Data from: Differential processing of nociceptive input within upper limb muscles
Eckert, Nathanial R.; Poston, Brach; Riley, Zachary A. (2019), Data from: Differential processing of nociceptive input within upper limb muscles, Dryad, Dataset, https://doi.org/10.5061/dryad.dp8b07r
The cutaneous silent period is an inhibitory evoked response that demonstrates a wide variety of responses in muscles of the human upper limb. Classically, the cutaneous silent period results in a characteristic muscle pattern of extensor inhibition and flexor facilitation within the upper limb, in the presence of nociceptive input. The aims of the current study were: 1) to primarily investigate the presence and characteristics of the cutaneous silent period response across multiple extensor and flexor muscles of the upper limb, and 2) to secondarily investigate the influence of stimulation site on this nociceptive reflex response. It was hypothesized that the cutaneous silent period would be present in all muscles, regardless of role (flexion/extension) or the stimulation site.

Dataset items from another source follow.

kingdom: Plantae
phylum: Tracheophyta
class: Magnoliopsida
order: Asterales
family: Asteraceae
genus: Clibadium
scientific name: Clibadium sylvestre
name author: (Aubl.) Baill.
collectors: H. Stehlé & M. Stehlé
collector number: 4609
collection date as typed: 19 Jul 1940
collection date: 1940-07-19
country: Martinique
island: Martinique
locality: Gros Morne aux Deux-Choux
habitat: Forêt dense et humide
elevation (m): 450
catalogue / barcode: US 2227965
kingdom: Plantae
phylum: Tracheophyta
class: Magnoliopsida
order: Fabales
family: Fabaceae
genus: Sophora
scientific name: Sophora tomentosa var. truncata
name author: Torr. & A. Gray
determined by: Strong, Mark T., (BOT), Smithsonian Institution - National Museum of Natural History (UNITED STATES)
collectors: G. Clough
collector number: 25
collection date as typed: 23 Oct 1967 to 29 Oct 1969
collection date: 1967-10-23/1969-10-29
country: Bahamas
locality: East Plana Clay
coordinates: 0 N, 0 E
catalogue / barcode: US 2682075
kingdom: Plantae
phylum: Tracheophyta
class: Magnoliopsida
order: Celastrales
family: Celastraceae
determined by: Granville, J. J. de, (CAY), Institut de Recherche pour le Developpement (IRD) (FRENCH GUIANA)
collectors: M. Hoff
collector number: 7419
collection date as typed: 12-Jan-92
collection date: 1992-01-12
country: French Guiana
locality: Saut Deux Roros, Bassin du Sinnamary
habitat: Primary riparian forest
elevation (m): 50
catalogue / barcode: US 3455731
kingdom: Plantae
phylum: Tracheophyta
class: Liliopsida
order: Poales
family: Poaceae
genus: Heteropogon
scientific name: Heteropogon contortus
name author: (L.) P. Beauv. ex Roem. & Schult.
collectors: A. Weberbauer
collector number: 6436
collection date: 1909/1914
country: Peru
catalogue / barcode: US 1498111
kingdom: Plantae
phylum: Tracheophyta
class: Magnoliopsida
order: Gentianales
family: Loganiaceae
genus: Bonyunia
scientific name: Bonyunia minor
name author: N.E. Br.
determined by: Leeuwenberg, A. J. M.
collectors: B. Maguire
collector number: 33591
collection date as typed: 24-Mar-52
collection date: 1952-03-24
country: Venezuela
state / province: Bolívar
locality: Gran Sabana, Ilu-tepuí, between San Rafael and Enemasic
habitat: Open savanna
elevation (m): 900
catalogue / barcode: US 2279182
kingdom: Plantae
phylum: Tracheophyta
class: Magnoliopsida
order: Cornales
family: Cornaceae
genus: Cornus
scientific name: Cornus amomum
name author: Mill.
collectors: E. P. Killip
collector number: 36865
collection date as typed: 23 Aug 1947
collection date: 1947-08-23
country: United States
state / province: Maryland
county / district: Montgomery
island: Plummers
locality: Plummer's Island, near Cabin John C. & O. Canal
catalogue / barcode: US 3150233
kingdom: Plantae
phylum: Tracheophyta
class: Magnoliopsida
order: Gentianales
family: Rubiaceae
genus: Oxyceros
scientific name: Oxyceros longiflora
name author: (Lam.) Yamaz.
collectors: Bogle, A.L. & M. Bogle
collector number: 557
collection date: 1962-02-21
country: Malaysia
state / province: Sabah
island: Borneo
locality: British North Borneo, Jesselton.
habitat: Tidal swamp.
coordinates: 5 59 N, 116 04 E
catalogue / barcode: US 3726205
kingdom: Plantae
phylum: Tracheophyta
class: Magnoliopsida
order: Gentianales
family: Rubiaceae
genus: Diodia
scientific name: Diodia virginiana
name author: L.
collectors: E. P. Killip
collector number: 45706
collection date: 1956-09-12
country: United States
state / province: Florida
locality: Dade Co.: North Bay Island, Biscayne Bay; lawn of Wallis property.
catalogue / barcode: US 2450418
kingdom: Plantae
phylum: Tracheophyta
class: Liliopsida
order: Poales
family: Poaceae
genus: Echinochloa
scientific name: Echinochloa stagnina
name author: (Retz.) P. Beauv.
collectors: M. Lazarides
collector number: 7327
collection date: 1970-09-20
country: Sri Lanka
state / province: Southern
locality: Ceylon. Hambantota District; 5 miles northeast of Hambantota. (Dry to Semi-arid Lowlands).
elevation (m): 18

Twenty-two healthy, university-age adults (14 males; 8 females; 23 5 yrs) participated in the study. Testing consisted of three different stimulation sites (Digit II, V, and II+III nociceptive stimulation) during a low intensity, sustained muscle contraction, in which, 7 upper limb muscles were monitored via surface EMG recording electrodes. Distal muscles of the upper limb presented with the earliest reflex onset times, longest reflex duration, and lowest level of EMG suppression when compared to the more proximal muscles, regardless of extensor/flexor role. Additionally, the greatest overall inhibitory influence was expressed within the distal muscles. In conclusion, the present study provides a new level of refinement within the current understanding of the spinal organization associated with nociceptive input processing and the associated motor control of the upper limb. Subsequently, these results have further implications on the impact of nociception on supraspinal processing.